Jakarta, NUSANTARAPOS.CO.ID – Tersiar kabar bahwa Pengurus Pusat Ikatan Notaris Indonesia (PP-INI) tidak bekerja, terutama terkait keikutsertaannya dalam Rencana perubahan Undang-Undang Nomor 42 Tahun 1999 tentang Jaminan Fidusia cukup mengusik telinga bagi pengurus yang merasa telah ikut bekerja dalam perencanaan tersebut.
Ketua Bidang Kepemimpinan PP-INI, Diah Sulistyani Muladi mengatakan kami (PP-INI,red) sudah bekerja sejak 2018, untuk membahas amandemen UU 42 Tahun 1999 tentang Jaminan Fidusia. Rapat demi rapat bahkan sampai menginap ketika rapat di Bogor beberapa waktu lalu, kami terus bekerja.
“Kebetulan saya pun ditunjuk dari unsur akademisi dan praktisi serta beberapa tim PP-INI dimasukkan ke dalam di tim Naskah Akademis (NA). Meskipun masuk di dalam tin NA, tetapi kami tidak melakukan publish besar-besaran, karena pembahasan ini belum final masih memerlukan masukan-masukan dari berbagai pihak untuk ditampung yang kemudian kita bahas bersama,” katanya kepada nusantarapos di Jakarta, Kamis (11/7/2019).
Liesty begitu biasa dia dipanggil, menjelaskan Bu Ketum PP-INI (Yualita Widyadhari) meskipun terlihat diam namun bekerja dan memerintahkan timnya untuk bergerak. Memang sih pribadi orang itu berbeda-beda, kalau tipikal Bu Ketum itu akan diam dulu ketika sesuatu belum final.
“Kami adalah saksi yang mengetahui bagaimana kinerja Bu Ketum, untuk pembahasan amandemen UU Jaminan Fidusia ada tim PP-INI yang bekerja di Badan Pembinaan Hukum Nasional (BPHN) dan ada juga yang selalu rapat setiap hari Selasa di Kementerian Hukum dan Hak Asasi Manusia (Kemenkumham). Semoga apa yang kami kerjakan sukses dan membuahkan hasil yang baik untuk kepentingan notaris di Indonesia,” tegasnya.

### Tantangan
- a) Jawab pertanyaan berikut berdasarkan artikel tentang PP-INI di atas.
(i) Sejak tahun berapa PP-INI sudah bekerja membahas amandemen UU 42 Tahun 1999?
(ii) Siapa nama Ketua Umum PP-INI?
(iii) Setiap hari apa ada tim PP-INI yang rapat di Kemenkumham?
- b) Tulis kembali bagian artikel tentang PP-INI tanpa mengubah apa pun, mulai dari kata-kata "Ketua Bidang Kepemimpinan" dan berhenti sesudah "Jakarta, Kamis (11/7/2019).".
Baris-baris berikut berdiri sendiri dan tidak berhubungan dengan artikel di atas.

### Data yang Ditampilkan
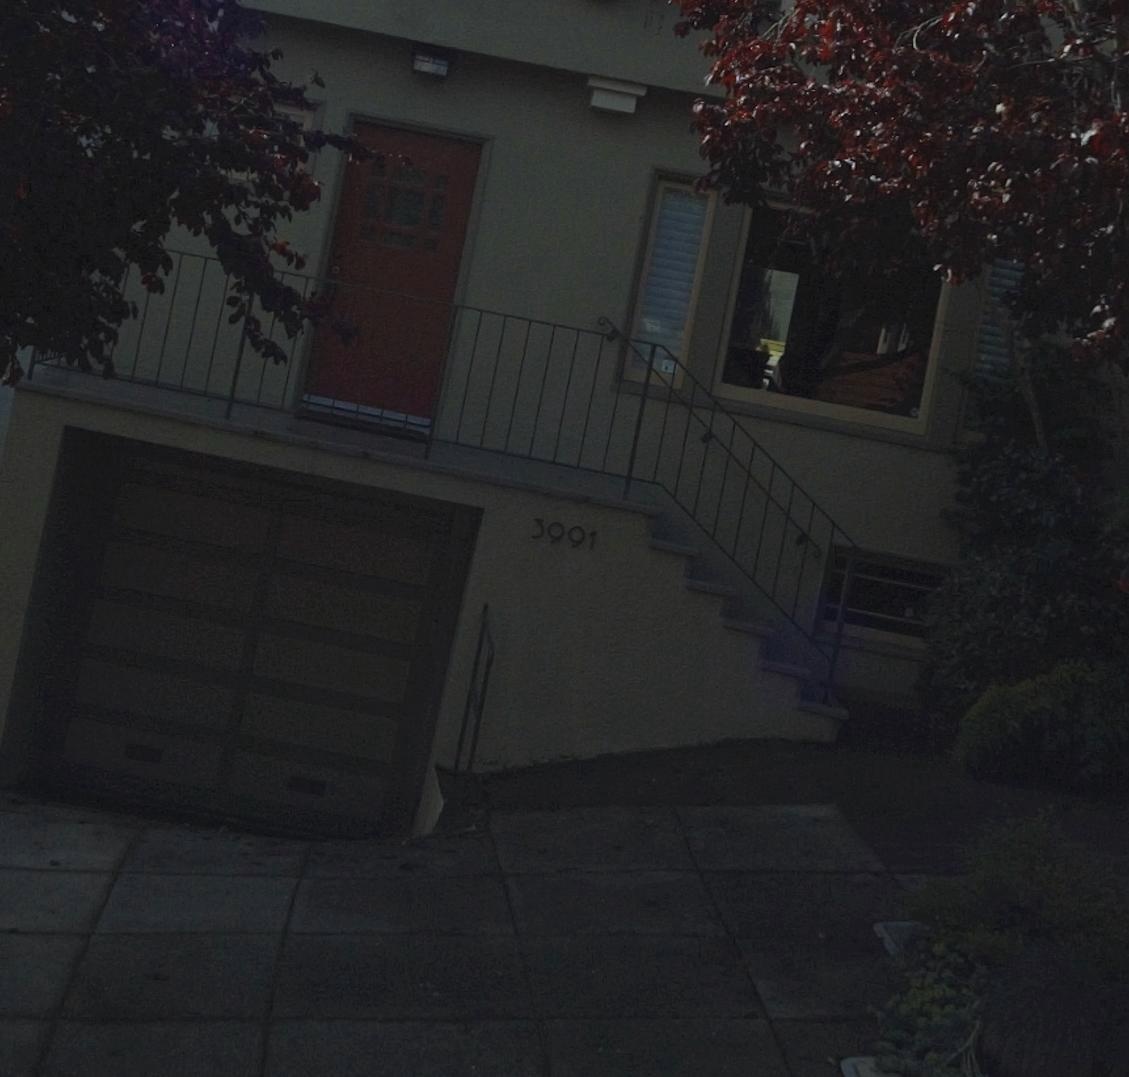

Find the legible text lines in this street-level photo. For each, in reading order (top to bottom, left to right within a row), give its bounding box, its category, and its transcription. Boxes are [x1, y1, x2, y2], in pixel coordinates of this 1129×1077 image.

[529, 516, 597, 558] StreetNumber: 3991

### Jawaban Soal
- a)
(i) 2018
(ii) Yualita Widyadhari
(iii) Selasa

- b)
Ketua Bidang Kepemimpinan PP-INI, Diah Sulistyani Muladi mengatakan kami (PP-INI,red) sudah bekerja sejak 2018, untuk membahas amandemen UU 42 Tahun 1999 tentang Jaminan Fidusia. Rapat demi rapat bahkan sampai menginap ketika rapat di Bogor beberapa waktu lalu, kami terus bekerja.
“Kebetulan saya pun ditunjuk dari unsur akademisi dan praktisi serta beberapa tim PP-INI dimasukkan ke dalam di tim Naskah Akademis (NA). Meskipun masuk di dalam tin NA, tetapi kami tidak melakukan publish besar-besaran, karena pembahasan ini belum final masih memerlukan masukan-masukan dari berbagai pihak untuk ditampung yang kemudian kita bahas bersama,” katanya kepada nusantarapos di Jakarta, Kamis (11/7/2019).